I said good-bye to my father for the last time a couple months ago. His death wasn’t a surprise; his health had been increasingly poor for many years, and despite his doctors’ best efforts, his body just wore out.
Dad was a straight-commission salesman for nearly all of his adult life. In fact, he continued to sell well into his late 70s, when his health got in the way. He sold chemicals for industrial processes and maintenance. When a refinery needed to clean up after an explosion or a steel mill needed to degrease a rolling mill, he got the call. In his later years, most of his competitors were chemical engineering grads, but his customers placed more trust in his practical knowledge, despite the fact that he barely made it through high school. He was an extraordinary salesman, and that’s not just a proud son singing his praises — he received a constant stream of job offers right up until his retirement. (In fact, a salesman from a competitor once told Dad that his boss had instructed him to check the obituaries every morning, and if Dad’s name appeared, he was to target every one of his accounts.
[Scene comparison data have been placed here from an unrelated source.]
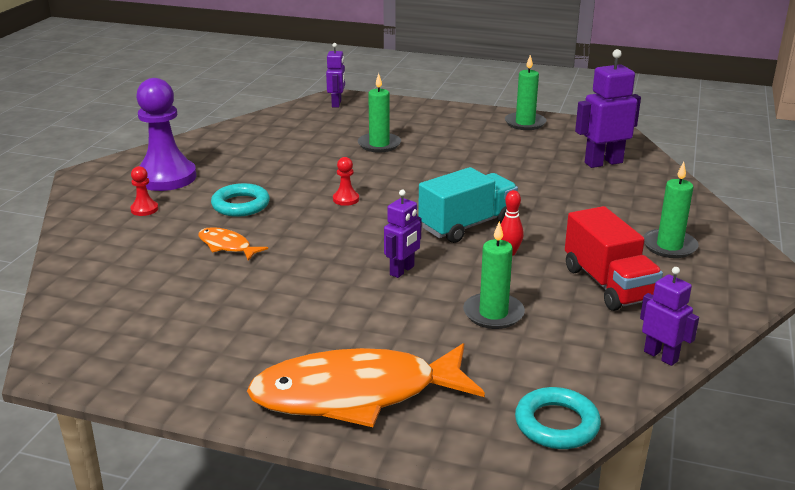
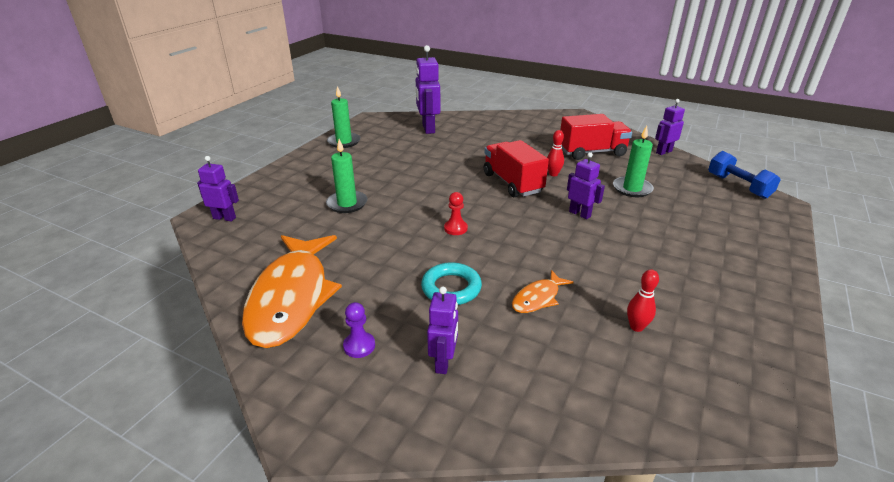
camera: 80 degrees left, 5 degrees up
(144, 209) = (443, 362): red pawn -> purple robot
(166, 177) = (359, 346): purple pawn -> purple pawn, size x0.42
(182, 297) = (636, 327): none -> red bowling pin
(356, 394) = (742, 244): orange fish -> orange fish (292, 297)
(467, 225) = (512, 183): turquoise truck -> red truck
(556, 424) = (738, 186): turquoise ring -> blue dumbbell
(669, 246) = (546, 130): green candle -> none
That’s praise, disturbing as it may be.)
We think of salespeople as overly aggressive folks who will say anything to make a deal. There are some like that out there, but those who succeed over the long term don’t do business that way. I used to accompany Dad on calls a couple times a year, and it was always very instructive and impressive. He’d walk into the customer’s office, head straight for the coffeemaker, and talk to everyone along the way. He knew their names and where their kids were going to school, and they treated him like a friend.
Today’s marketing world is filled with a lot of mumbo-jumbo. There’s some validity to it, but a lot of it is smoke and mirrors, and old concepts dusted off and given buzzwordy names. We’ll give it a try and see what happens. But a straight commission salesman can’t count on mumbo-jumbo. He can’t rely on branding or building up an image. If he doesn’t make the sale today, he doesn’t get paid, and his kids don’t eat. He doesn’t have the luxury of calling on a prospect ten times in the hope of getting a “yes” on the tenth visit. And in Dad’s industry, most products were very similar to what his competitors were selling, so there wasn’t a clear advantage.
So a successful straight-commission salesman has to become a trusted, valuable resource to his customers. He has to be able to identify their needs — especially the needs they don’t realize they have — and offer a solution. He has to be able to provide just as much information as they want (“Overselling,” he once warned me, “is worse than underselling.”) He has to anticipate their questions and have sound, credible answers. He can’t give up at the first objection or hesitation. He has to ask for the sale, and then thank the customer. And he has to make sure the company gets paid, because he didn’t get his commission check until the company received full payment.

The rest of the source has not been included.